Another reason frequently mentioned for the decline in public companies is the cost and hassle of regulatory compliance.
Legislators tend to respond to market crises with fresh laws that tend to be quickly passed but slowly or never fully enacted. For example, the U.S. Sarbanes-Oxley Act of 2002 and The Dodd-Frank Wall Street Reform and Consumer Protection Act of 2010 may herald fresh protections for investors, but they also erect regulatory burdens.
Compliance isn’t cheap. And U.S. laws also impact a lot of Canadian compan- ies with dual U.S.-Canadian stock listings or cross-border activities.
“The cost burdens have increased over time," said Jeremy Fraiberg, co-chair of the mergers and acquisitions group at Osler, Hoskin & Harcourt LLP in Toronto. "Since Sarbanes-Oxley and so forth, there have been increased controls on public companies. That may be a good thing ultimately, but when you increase the cost of something, there may be a corresponding decrease in demand. It’s economics.”

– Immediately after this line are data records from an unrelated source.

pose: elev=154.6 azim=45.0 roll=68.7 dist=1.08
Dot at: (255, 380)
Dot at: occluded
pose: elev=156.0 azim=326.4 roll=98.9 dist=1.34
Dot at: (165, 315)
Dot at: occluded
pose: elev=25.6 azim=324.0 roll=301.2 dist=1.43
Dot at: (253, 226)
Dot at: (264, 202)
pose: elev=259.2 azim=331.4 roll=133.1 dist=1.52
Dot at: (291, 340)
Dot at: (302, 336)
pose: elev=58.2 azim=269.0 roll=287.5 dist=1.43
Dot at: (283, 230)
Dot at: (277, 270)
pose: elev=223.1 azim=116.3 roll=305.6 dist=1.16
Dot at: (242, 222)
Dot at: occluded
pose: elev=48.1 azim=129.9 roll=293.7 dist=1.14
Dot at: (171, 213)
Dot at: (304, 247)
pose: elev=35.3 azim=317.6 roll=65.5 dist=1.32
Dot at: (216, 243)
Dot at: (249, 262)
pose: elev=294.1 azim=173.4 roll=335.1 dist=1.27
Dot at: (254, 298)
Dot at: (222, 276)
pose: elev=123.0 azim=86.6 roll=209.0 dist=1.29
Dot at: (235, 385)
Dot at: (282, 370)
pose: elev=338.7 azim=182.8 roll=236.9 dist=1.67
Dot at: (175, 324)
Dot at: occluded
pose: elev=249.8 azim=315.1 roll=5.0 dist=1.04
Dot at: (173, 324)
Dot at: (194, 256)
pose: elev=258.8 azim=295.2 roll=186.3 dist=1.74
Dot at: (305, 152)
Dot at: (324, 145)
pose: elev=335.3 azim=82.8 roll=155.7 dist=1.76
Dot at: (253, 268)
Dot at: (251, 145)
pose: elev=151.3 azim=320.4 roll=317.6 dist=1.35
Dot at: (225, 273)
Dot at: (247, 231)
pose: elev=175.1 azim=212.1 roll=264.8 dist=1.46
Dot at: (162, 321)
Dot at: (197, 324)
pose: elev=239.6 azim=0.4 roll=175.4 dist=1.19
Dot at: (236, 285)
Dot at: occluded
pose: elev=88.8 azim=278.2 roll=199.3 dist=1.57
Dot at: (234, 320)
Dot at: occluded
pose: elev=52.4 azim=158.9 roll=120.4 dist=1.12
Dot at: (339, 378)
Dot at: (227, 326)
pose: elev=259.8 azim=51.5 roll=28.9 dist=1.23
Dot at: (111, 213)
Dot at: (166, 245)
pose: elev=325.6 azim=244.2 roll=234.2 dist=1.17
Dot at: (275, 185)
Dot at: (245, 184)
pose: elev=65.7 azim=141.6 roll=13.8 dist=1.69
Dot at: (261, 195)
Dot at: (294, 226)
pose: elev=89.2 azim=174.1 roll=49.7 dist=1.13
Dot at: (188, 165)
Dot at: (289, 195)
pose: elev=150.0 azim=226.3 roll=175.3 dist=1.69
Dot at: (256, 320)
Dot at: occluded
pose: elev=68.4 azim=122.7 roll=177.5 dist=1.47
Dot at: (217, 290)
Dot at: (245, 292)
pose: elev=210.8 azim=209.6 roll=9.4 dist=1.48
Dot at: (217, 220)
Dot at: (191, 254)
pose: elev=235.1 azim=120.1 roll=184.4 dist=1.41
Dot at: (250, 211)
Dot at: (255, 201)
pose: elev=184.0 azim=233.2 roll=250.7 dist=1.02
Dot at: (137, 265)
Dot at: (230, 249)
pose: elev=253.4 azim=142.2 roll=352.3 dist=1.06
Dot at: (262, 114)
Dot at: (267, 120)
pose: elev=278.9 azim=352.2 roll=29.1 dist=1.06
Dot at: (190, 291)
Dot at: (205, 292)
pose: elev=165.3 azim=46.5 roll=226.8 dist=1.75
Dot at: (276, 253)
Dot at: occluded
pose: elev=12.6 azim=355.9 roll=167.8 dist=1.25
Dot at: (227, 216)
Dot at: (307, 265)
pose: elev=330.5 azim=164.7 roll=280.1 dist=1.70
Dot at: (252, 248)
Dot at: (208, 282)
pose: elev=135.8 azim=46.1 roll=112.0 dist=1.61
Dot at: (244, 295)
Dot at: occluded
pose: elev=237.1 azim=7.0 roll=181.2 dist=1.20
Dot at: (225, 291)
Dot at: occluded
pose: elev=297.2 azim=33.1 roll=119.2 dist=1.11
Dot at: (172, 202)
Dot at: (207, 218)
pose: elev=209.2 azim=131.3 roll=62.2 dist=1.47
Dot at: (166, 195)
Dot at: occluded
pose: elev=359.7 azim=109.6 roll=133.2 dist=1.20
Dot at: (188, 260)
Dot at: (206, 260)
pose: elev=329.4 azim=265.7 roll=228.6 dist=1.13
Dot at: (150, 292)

The University of Calgary’ s Tingle, who has launched several startups of his own, has heard all these arguments to explain the decrease of public companies — the availability of private equity, the rise in litigation risk, and the increased regulatory costs and burdens — but he’s not convinced any of them get to the root cause.
He thinks companies choose to go private or remain so for a much simpler reason: Company founders and managers recognize that going public comes with a loss of control and a lot of hassle. “I think that managers are looking at public markets and thinking, ‘I don’t need that crap,’ ” he said.
And this, Tingle said, is an issue that should interest Canadian securities regulators, who should be surveying public company executives on which rules they find most burdensome and then determine whether they can be fixed. He also said securities commissions should be reaching out to private company managers to ask why they’ve avoided going public.
He suggests Canadian securities regulators focus too much on addressing corporate governance issues, such as setting rules on executive compensation, and not enough on things that might stop the continuing decline in the number of Canadian public companies.
“They’re presiding over a ship that’s taking on water quickly,” Tingle said. “The decline of public markets means that the kind of businesses that are the future are getting less money.”
The commodity downturn has, in recent years, dealt a blow to the TSX Venture Exchange, a marketplace for emerging companies.